The International Myeloma Working Group (IMWG) of the International Myeloma Foundation has published new recommendations in the June issue of The Lancet Oncology for imaging to diagnose and monitor patients with suspected and/or confirmed multiple myeloma and other plasma-cell disorders. The guidelines, updated for the first time in 10 years, incorporate a variety of advanced imaging techniques and are intended to standardize imaging for monoclonal plasma cell disorders worldwide.
Multiple myeloma, the second most common bone cancer, is caused by infiltration and proliferation of malignant monoclonal plasma cells, primarily in the bone marrow. There were an estimated 138,509 cases of the disease worldwide in 2016, with the highest number of patients living in Australasia, North America, and Western Europe.1
The recommendations from IMWG are based in part on a lengthy international examination of computed tomography (CT), whole-body magnetic resonance imaging (MRI), positron emission tomography (PET)/MRI, PET/CT, and conventional radiography. They represent the consensus opinions of 35 experts from 14 countries.

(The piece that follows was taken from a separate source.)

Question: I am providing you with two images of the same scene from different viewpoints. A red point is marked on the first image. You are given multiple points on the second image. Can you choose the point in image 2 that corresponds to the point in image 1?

The most significant change in the guidelines calls for whole-body low-dose CT to replace the conventional skeletal survey as the standard imaging technique for assessing bone destruction. Boasting low cost and widespread availability, the conventional skeletal survey formed the basis for previous management guidelines and diagnostic models.
“However, low-dose whole-body CT has increased sensitivity in the detection of bone disease, which can reveal information leading to changes in therapy and disease management that could prevent or delay the onset of clinically significant morbidity and mortality as a result of skeletal-related events,” the new guidelines state.
“Whole-body CT, either alone or in combination with PET, has been shown to provide statistically significant superior sensitivity compared with X-ray for the detection of osteolytic lesions in patients with multiple myeloma. In adult long bones, nodular or diffuse manifestations of multiple myeloma infiltration can be detected by CT..... With some limitations, whole-body CT even allows the detection of extraskeletal lesions,” they say.